For many years, veteran Russian human rights defender Oleg Orlov thought his country's darkest days were behind it. Not anymore.
"I don't think I have ever seen a darker period," says Orlov, 68, who began a lifetime of activism in the early 1980s handing out leaflets against the Soviet war in Afghanistan.
"What is happening now cannot be compared with anything that happened before in Russia, maybe anywhere in the world... when a country that left totalitarianism behind went back."
For Orlov and other activists of his generation, the conflict in Ukraine has marked the definite end of a hopeful time that started with Soviet leader Mikhail Gorbachev's reforms in the 1980s.
Nearly 40 years later, Russian troops are again fighting and dying abroad, Kremlin opponents are in jail, independent media have been shut down and thousands of Russians have decided to flee the country.
"The hopes we had did not come true, there have been terrible disappointments," says Svetlana Gannushkina, 80, one of Russia's most prominent post-Soviet rights activists.
"Today we have a country that can no longer be called authoritarian, this is already a totalitarian regime."
Orlov and Gannushkina are two of the last few critical voices still at work in Russia, and in interviews with AFP in Moscow this week both said they had no plans to quit or to leave.
Orlov was in the offices of Memorial, which was shut down last year after decades as Russia's most prominent rights group, where bookcases sat empty, desks had been cleared and packing boxes were piled on the floor.
"I don't see myself outside Russia. I... have always wanted to live and die in this country," says Orlov.
- Thousands arrested -
A biologist by training, Orlov joined Memorial in the late 1980s when the group was set up to document Soviet-era crimes.
He went on to record rights abuses in a series of post-Soviet conflicts, especially in Russia's two wars in Chechnya in the 1990s.
In 1995 he was part of a group who swapped themselves for hostages taken by Chechen fighters and were eventually released, and in 2007 he was abducted, beaten and threatened with execution by a group of masked gunmen in Ingushetia next to Chechnya.
After serving two years in the mid-2000s on Russia's presidential human rights council, Orlov has since been active in opposing President Vladimir Putin.
He was arrested at a March 6 protest against the military action in Ukraine, and returned home one day this week to find his front door painted over with the letter "Z" -- a symbol used to show support for Russia in the conflict -- and a sign reading "collaborator".

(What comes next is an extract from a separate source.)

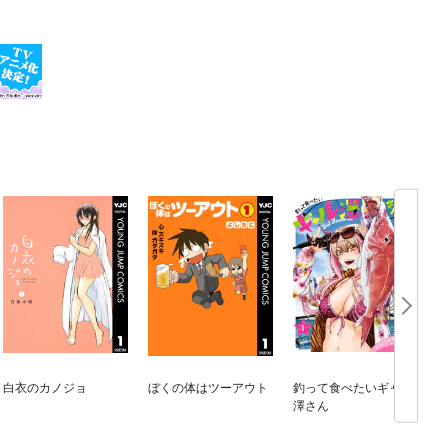
白衣のカノジョ
ぼくの体はツーアウト
釣って食べたいギャル
澤さん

Thousands of others have been arrested at protests since the start of the conflict on February 24, and Russia has made it a criminal offence to publish information aimed at discrediting the armed forces or calling for sanctions.
The harsh new political climate and impact of severe sanctions have prompted thousands of Russians to leave in recent weeks, including many of the country's young, opposition-minded liberals.
"I can't remember anything like this," Orlov says. "And it is very much changing the social and political landscape."
Gannushkina has seen it at her Civic Assistance Committee, the group she founded in 1990 to help refugees and migrants in an often-hostile environment.
- 'Young people are leaving' -
"Unfortunately, our wonderful young people, who followed their hearts to our organisation, are leaving," she says.
"These young people, who we had so much hope for, feel in danger and helpless, so they leave. And we are left here with this insanity..."
The former mathematics professor set up the Civic Assistance Committee to help the thousands displaced by conflicts as the Soviet Union fell apart in 1991.
From its modest Moscow offices, it provides legal assistance and help with finding jobs and housing, as well as campaigning for the rights of marginalised groups.
Gannushkina also worked with Memorial and like Orlov served on the presidential human rights council before resigning in 2012. A letter of thanks for her service signed by Putin still hangs on her office wall.
She remains very active, taking the time to meet individually with people seeking help.
"No, I don't think about leaving," Gannushkina says, though she admits she is glad her children and grandchildren live abroad.
"I am happy they are not here, because it gives me the chance to say what I think, to everyone and everywhere."
Gannushkina says she is deeply disappointed with the course Russia has taken in her lifetime.
"We had a chance to create a normal federation, which would be governed in the way other federations are governed in democratic regimes. We missed that chance," she says.
All she can do now, Gannushkina says, is "hope that time will pass and we will get another chance.
"But most likely I won't be here to see it."